35. Hani, İbrahim: "Ey Rabbim!" demişti, "Bu beldeyi emin kıl; beni ve çocuklarımı putlara tapmaktan ebediyyen uzak tut!
36. Çünkü, ey Rabbim, bu (tapınma nesneleri) gerçekten, insanlardan pek çoğunu yoldan çıkardı! "Bunun içindir ki, (yalnızca tebliğ ettiğim dinde) bana uyan kimse gerçekten bendendir; bana baş kaldırana gelince, şüphesiz Sen çok acıyan, esirgeyen gerçek bağışlayıcısın!
37. "Ey Rabbimiz!

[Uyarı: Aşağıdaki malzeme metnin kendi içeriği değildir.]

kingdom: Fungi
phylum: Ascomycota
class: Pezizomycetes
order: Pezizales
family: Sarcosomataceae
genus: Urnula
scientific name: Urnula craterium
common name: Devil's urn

Soyumdan bazılarını ekilebilir toprağı olmayan bir vadiye, Senin kutsal evinin yakınına yerleştirdim ki, ey Rabbimiz, salatı devamlılık ve duyarlılık içinde yerine getirsinler; öyleyse, insanların kalplerini onlara doğru meylettir; ve onlara verimli, bereketli rızıklar bahşet ki şükretsinler.
38. "Ey Rabbimiz! Şüphesiz, gizlediğimizi de, açığa vurduğumuzu da bilen Sensin: Çünkü yerde ve gökte olan hiçbir şey Allah'tan gizli kalmaz."
39. "En içten övgüler, kocamış halimle bana İsmail ile İshak'ı armağan eden Allah'a özgüdür! Duaları, yakarışları işiten elbette benim Rabbimdir:
40. (O halde) Ey Rabbim, beni ve soyumdan gelen insanları salatta devamlı ve duyarlı kıl! "Ve, ey Rabbimiz, bu duamı kabul buyur:
41. Rabbimiz! Hesabın görüleceği Gün, beni, anamı babamı ve bütün müminleri bağışla!"
42. Sakın, Allah'ı zalimlerin edip eylediği şeylerden habersiz sanma; O sadece, onlara, gözlerin dehşetle bakakalacağı Gün'e kadar zaman tanımaktadır.